= AIM OF THE TASK =
Your answer should be exactly the lines from the one that contains "<chapterId>6f3c4d8d-2c98-5975-9775-b13ceb49a4e4</chapterId>" through the final line of the entries below, and nothing else.

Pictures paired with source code
-- Opening Marker --

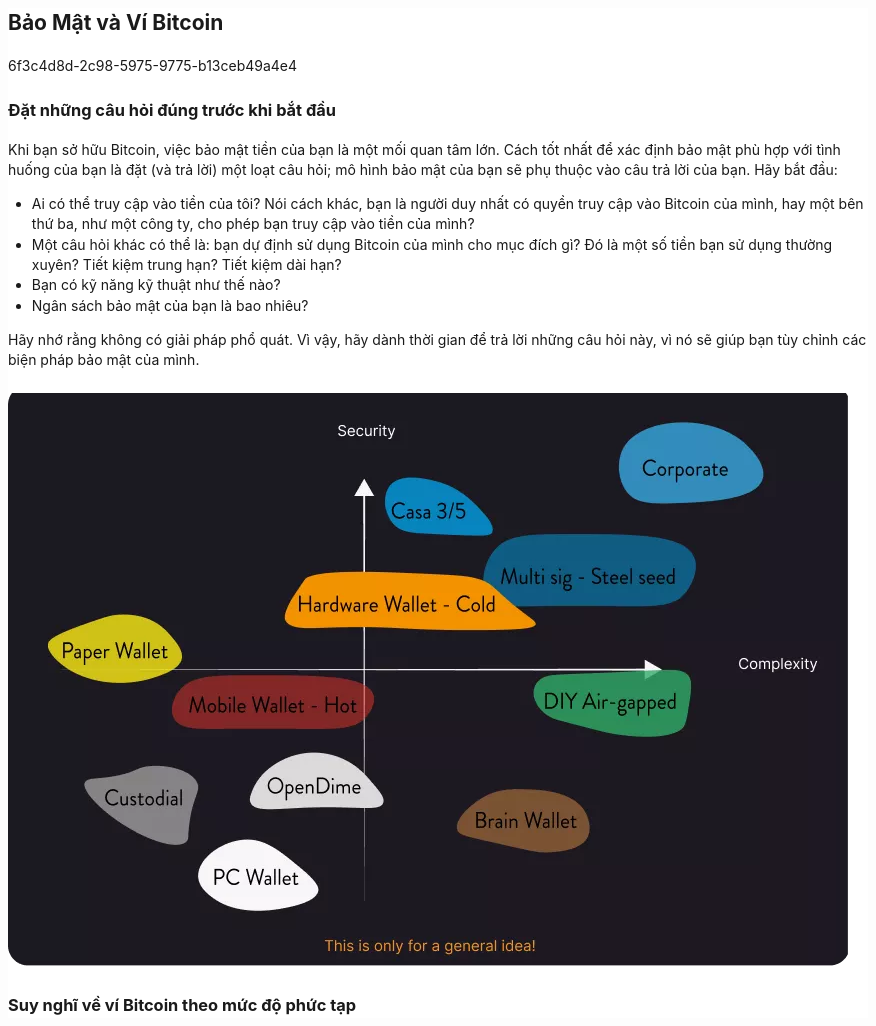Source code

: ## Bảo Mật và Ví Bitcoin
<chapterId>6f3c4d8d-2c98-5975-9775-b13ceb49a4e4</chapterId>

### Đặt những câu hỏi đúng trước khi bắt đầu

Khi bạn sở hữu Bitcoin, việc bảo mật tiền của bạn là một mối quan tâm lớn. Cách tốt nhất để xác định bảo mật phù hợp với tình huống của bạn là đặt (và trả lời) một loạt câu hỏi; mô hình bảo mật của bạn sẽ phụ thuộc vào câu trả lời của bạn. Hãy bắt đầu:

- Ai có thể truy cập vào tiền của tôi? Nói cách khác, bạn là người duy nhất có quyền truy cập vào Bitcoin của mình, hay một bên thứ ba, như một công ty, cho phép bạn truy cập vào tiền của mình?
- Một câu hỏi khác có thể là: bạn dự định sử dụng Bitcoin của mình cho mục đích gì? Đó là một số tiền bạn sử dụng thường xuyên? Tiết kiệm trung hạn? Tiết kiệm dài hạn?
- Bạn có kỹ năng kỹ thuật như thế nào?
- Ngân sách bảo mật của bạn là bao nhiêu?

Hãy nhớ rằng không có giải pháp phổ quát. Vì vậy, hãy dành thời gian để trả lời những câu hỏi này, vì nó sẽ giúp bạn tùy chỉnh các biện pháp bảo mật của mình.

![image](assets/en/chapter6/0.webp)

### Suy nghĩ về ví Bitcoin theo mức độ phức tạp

-- Closing Marker --

= RESULT FOR THIS TASK =
<chapterId>6f3c4d8d-2c98-5975-9775-b13ceb49a4e4</chapterId>

### Đặt những câu hỏi đúng trước khi bắt đầu

Khi bạn sở hữu Bitcoin, việc bảo mật tiền của bạn là một mối quan tâm lớn. Cách tốt nhất để xác định bảo mật phù hợp với tình huống của bạn là đặt (và trả lời) một loạt câu hỏi; mô hình bảo mật của bạn sẽ phụ thuộc vào câu trả lời của bạn. Hãy bắt đầu:

- Ai có thể truy cập vào tiền của tôi? Nói cách khác, bạn là người duy nhất có quyền truy cập vào Bitcoin của mình, hay một bên thứ ba, như một công ty, cho phép bạn truy cập vào tiền của mình?
- Một câu hỏi khác có thể là: bạn dự định sử dụng Bitcoin của mình cho mục đích gì? Đó là một số tiền bạn sử dụng thường xuyên? Tiết kiệm trung hạn? Tiết kiệm dài hạn?
- Bạn có kỹ năng kỹ thuật như thế nào?
- Ngân sách bảo mật của bạn là bao nhiêu?

Hãy nhớ rằng không có giải pháp phổ quát. Vì vậy, hãy dành thời gian để trả lời những câu hỏi này, vì nó sẽ giúp bạn tùy chỉnh các biện pháp bảo mật của mình.

![image](assets/en/chapter6/0.webp)

### Suy nghĩ về ví Bitcoin theo mức độ phức tạp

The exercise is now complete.